CST : Jika kita melihat hasil survey Chicago Council Global Affair dan Pew Global Attitudes sepertinya ada kesenjangan antara pandangan publik dengan pandangan elit yang dalam hal ini lebih banyak dikutip oleh media. Contohnya kalau kita bicara soal Asian-China Free Trade Area, di media massa Indonesia banyak sekali yang menyuarakan kekhawatiran bahwa Indonesia akan kebanjiran produk-produk Cina. Tapi sebaliknya, Pew Global Attitudes justru menemukan bahwa publik Indonesia punya pandangan yang lebih positif daripada yang digambarkan media dalam melihat hubungan ekonomi kedua negara.

DW : Ya di Indonesia ada begitu banyak orang yang suka barang buatan Cina, dan produk asal Tiongkok itu membuat mereka berhemat dan bisa savings, karena harganya lebih murah.

SCT : Ya itu itu salah satu contoh paling riil.

DW : Apa keuntungan bagi Indonesia jika mempererat hubungan politik dan ekonomi dengan Cina?

CST : Pertama, kita harus melihat kebangkitan Cina. Pertumbuhan ekonomi Cina telah ikut mendorong pertumbuhan ekonomi di kawasan Asia. Banyak peluang yang bisa kita dapatkan. Pertama, populasi yang besar dan pertumbuhan yang tinggi membuat Cina menjadi sangat menarik. Terakhir, Cina telah merestrukturisasi kerangka ekonomi mereka, dari yang tadinya berorientasi ekspor kini menjadi ekonomi yang terfokus pada ekonomi domestik. Artinya kalau Cina ingin memperluas kapasitas konsumsi dalam negeri mereka, maka itu artinya peluang pasar bagi Indonesia. Dalam bidang politik, persaingan antara Cina dengan Amerika membuat Indonesia menempati posisi unik. Indonesia bisa menjadi kekuatan penyeimbang di kawasan. Jadi saya pikir, Indonesia bisa menjadi kekuatan tengah dan itu adalah keuntungan bagi politik luar negeri kita.

DW : Dalam bidang perdagangan, apa saja celah pasar yang bisa dimasuki pengusaha Indonesia ke Cina?
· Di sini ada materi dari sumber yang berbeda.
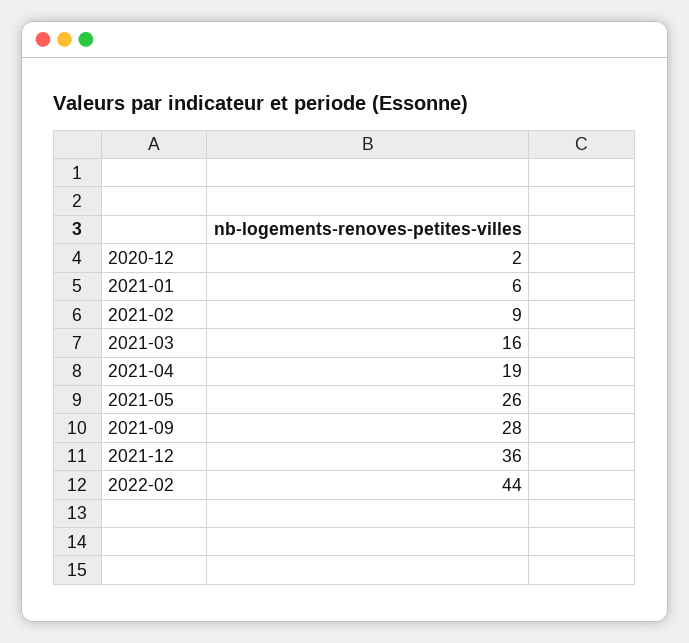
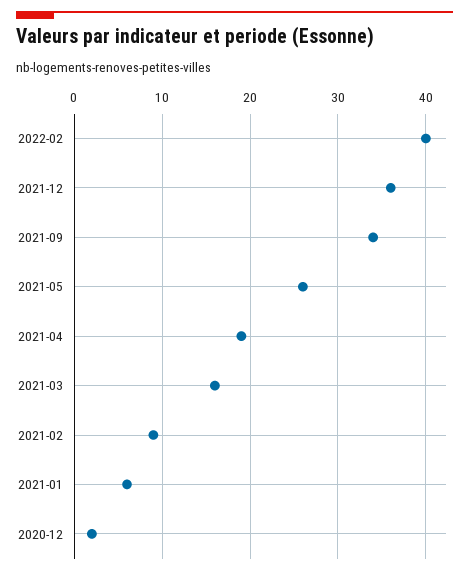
  {
    "2020-12": 2,
    "2021-01": 6,
    "2021-02": 9,
    "2021-03": 16,
    "2021-04": 19,
    "2021-05": 26,
-   "2021-09": 28,
+   "2021-09": 34,
    "2021-12": 36,
-   "2022-02": 44
+   "2022-02": 40
  }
CST : Dengan konsumsi masyarakat Cina yang sangat tinggi, saya melihat peluang itu ada di barang-barang konsumen, misalnya kopi. Ambil contoh bagaimana Starbuck berkembang pesat di Cina. Produk lain yang disukai adalah biskuit atau makanan kecil. Kalau kita datang ke supermarket di Cina, kita akan dengan mudah menemukan agar-agar atau biskuit dari Thailand, Malaysia, Vietnam dan Singapura. Sementara, produk asal Indonesia jarang terlihat, kecuali kopi. Saya pikir, ada potensi yang bisa dimasuki pengusaha Indonesia. Apalagi generasi muda Cina dikenal sangat konsumtif.

DW : Bagaimana Cina melihat Indonesia? Apakah Indonesia dianggap penting?

CST : Tahun ini ada pergeseran dalam kebijakan luar negeri Cina. Kalau selama ini, Cina selalu memprioritaskan kekuatan besar seperti Amerika, Jepang, Eropa dll. di urutan pertama dan menyusul negara tetangga dan berkembang. Maka tahun ini kebijakan itu berubah. Ketika Perdana Menteri Wen Jiabao memberi laporan di hadapan sidang Kongres Rakyat Cina awal bulan Maret ini, ia menyebutkan bahwa urutan prioritas itu berubah. Cina kini menempatkan negara tetangga sebagai prioritas utama, menyusul kemudian negara berkembang dan terakhir negara besar. Karena itu, momentum kunjungan Presiden Yudhoyono kali ini menjadi sangat penting, karena bersamaan dengan perubahan kebijakan luar negeri Cina. Indonesia sebagai mitra strategis utama, kini harus aktif mengambil keuntungan dari perubahan kebijakan di Cina untuk keuntungan Indonesia.